• Work to complete:
Repeat each line of the data exactly as written.

>>>>>

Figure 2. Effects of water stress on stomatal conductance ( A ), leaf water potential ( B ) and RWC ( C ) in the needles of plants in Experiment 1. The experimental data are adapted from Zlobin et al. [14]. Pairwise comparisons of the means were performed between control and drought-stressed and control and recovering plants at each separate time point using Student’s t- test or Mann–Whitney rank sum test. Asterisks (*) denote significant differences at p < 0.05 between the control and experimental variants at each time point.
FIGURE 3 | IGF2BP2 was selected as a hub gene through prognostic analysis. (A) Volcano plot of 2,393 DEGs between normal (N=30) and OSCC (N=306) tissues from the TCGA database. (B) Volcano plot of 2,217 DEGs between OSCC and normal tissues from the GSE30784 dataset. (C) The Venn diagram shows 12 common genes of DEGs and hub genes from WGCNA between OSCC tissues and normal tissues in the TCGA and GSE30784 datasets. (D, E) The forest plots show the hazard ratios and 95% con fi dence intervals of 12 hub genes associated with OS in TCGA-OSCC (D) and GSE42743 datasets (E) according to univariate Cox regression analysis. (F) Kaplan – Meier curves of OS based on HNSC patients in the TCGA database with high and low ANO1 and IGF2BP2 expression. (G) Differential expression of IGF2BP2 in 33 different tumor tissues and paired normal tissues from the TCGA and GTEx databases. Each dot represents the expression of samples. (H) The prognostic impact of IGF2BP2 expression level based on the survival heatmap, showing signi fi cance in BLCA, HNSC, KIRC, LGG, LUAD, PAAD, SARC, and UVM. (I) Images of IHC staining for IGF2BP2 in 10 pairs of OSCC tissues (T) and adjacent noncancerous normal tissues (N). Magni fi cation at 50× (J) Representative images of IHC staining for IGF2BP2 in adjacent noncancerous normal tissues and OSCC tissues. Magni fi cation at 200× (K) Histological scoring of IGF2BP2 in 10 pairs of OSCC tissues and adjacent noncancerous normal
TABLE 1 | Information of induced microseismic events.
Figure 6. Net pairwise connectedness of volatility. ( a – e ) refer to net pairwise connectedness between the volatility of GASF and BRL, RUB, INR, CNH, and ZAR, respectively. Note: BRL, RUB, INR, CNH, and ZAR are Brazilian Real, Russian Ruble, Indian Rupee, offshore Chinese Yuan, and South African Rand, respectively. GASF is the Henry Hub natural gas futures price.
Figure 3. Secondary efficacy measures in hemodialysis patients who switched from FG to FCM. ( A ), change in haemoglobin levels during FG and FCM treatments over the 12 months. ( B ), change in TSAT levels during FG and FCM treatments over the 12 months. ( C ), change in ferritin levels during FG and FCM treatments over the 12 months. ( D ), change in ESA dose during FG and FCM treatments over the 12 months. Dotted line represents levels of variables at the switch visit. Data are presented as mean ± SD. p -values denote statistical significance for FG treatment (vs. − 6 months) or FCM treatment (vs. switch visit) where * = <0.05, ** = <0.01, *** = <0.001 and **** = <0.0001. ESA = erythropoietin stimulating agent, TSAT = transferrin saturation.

<<<<<

• Answer section:
Figure 2. Effects of water stress on stomatal conductance ( A ), leaf water potential ( B ) and RWC ( C ) in the needles of plants in Experiment 1. The experimental data are adapted from Zlobin et al. [14]. Pairwise comparisons of the means were performed between control and drought-stressed and control and recovering plants at each separate time point using Student’s t- test or Mann–Whitney rank sum test. Asterisks (*) denote significant differences at p < 0.05 between the control and experimental variants at each time point.
FIGURE 3 | IGF2BP2 was selected as a hub gene through prognostic analysis. (A) Volcano plot of 2,393 DEGs between normal (N=30) and OSCC (N=306) tissues from the TCGA database. (B) Volcano plot of 2,217 DEGs between OSCC and normal tissues from the GSE30784 dataset. (C) The Venn diagram shows 12 common genes of DEGs and hub genes from WGCNA between OSCC tissues and normal tissues in the TCGA and GSE30784 datasets. (D, E) The forest plots show the hazard ratios and 95% con fi dence intervals of 12 hub genes associated with OS in TCGA-OSCC (D) and GSE42743 datasets (E) according to univariate Cox regression analysis. (F) Kaplan – Meier curves of OS based on HNSC patients in the TCGA database with high and low ANO1 and IGF2BP2 expression. (G) Differential expression of IGF2BP2 in 33 different tumor tissues and paired normal tissues from the TCGA and GTEx databases. Each dot represents the expression of samples. (H) The prognostic impact of IGF2BP2 expression level based on the survival heatmap, showing signi fi cance in BLCA, HNSC, KIRC, LGG, LUAD, PAAD, SARC, and UVM. (I) Images of IHC staining for IGF2BP2 in 10 pairs of OSCC tissues (T) and adjacent noncancerous normal tissues (N). Magni fi cation at 50× (J) Representative images of IHC staining for IGF2BP2 in adjacent noncancerous normal tissues and OSCC tissues. Magni fi cation at 200× (K) Histological scoring of IGF2BP2 in 10 pairs of OSCC tissues and adjacent noncancerous normal
TABLE 1 | Information of induced microseismic events.
Figure 6. Net pairwise connectedness of volatility. ( a – e ) refer to net pairwise connectedness between the volatility of GASF and BRL, RUB, INR, CNH, and ZAR, respectively. Note: BRL, RUB, INR, CNH, and ZAR are Brazilian Real, Russian Ruble, Indian Rupee, offshore Chinese Yuan, and South African Rand, respectively. GASF is the Henry Hub natural gas futures price.
Figure 3. Secondary efficacy measures in hemodialysis patients who switched from FG to FCM. ( A ), change in haemoglobin levels during FG and FCM treatments over the 12 months. ( B ), change in TSAT levels during FG and FCM treatments over the 12 months. ( C ), change in ferritin levels during FG and FCM treatments over the 12 months. ( D ), change in ESA dose during FG and FCM treatments over the 12 months. Dotted line represents levels of variables at the switch visit. Data are presented as mean ± SD. p -values denote statistical significance for FG treatment (vs. − 6 months) or FCM treatment (vs. switch visit) where * = <0.05, ** = <0.01, *** = <0.001 and **** = <0.0001. ESA = erythropoietin stimulating agent, TSAT = transferrin saturation.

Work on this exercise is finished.